[Previous entry: "A live file system Linux floppy disk rescue system"] [Next entry: "Ed had an interesting post yesterday about $ tables, DBA views and x$ tables"]
A good list of Oracle security check items
November 29th, 2004 by Pete
Post to del.icio.us
Post to Furl
This mornings newsletter from DBA Village included in the news item section an entry Oracle Security Checks. This looked like a subject that would interest me so I went to have a look.
If you go to the link yourself you will need a free registration on the DBA Village web site first before you can access it. The link actually referenced the policy pages on Application Security Inc's website. The poster said there are 1000 links there with Oracle security checks on them. This is not actually true as you will see, I added a note to the tip on DBA Village as some of these policy pages are for other products made available by Application Security Inc, such as their Domino tool or SQL Server tool.
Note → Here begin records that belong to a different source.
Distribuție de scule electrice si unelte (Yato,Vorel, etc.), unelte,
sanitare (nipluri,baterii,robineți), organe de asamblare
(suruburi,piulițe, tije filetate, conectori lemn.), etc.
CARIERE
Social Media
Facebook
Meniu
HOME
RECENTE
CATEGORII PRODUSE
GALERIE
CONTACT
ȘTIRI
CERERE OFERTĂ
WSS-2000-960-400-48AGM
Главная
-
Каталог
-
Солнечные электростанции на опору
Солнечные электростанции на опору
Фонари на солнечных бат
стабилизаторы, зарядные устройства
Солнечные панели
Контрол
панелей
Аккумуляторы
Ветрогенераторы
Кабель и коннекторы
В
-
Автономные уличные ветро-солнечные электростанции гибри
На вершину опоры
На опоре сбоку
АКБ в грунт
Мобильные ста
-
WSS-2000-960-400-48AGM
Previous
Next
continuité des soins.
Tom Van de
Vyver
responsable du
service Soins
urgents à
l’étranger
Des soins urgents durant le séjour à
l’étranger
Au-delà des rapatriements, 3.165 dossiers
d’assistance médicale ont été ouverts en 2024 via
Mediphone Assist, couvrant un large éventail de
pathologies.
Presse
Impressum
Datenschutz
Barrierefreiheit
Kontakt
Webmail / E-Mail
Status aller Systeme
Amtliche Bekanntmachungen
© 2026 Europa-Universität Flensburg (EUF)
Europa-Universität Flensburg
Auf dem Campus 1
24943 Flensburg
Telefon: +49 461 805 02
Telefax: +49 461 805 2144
Some are for Oracle of course.
The poster also noted that there is no index page for all the checks/policies. I did a quick surf myself and did not find one. That doesn't mean there is not one :). Also there are holes in the sequence as i did a couple of random checks. The pages listed are of the form https://www.appsecinc.com/Policy/PolicyCheck1.html to https://www.appsecinc.com/Policy/PolicyCheck1000.html according to the poster. I also did a quick search on google and found a similar page https://www.appsecinc.com/Policy/PolicyCheck2525.html.
Despite the fact that these pages are not indexed this is a great resource for Oracle security information.
Aaron Newman says:
November 30th, 2004 at 06:10 pm
Here is an index for the page:
http://www.appsecinc.com/cgi-bin/show_policy_list.pl?app_type=2&category=6
This allows you to manuever the checks.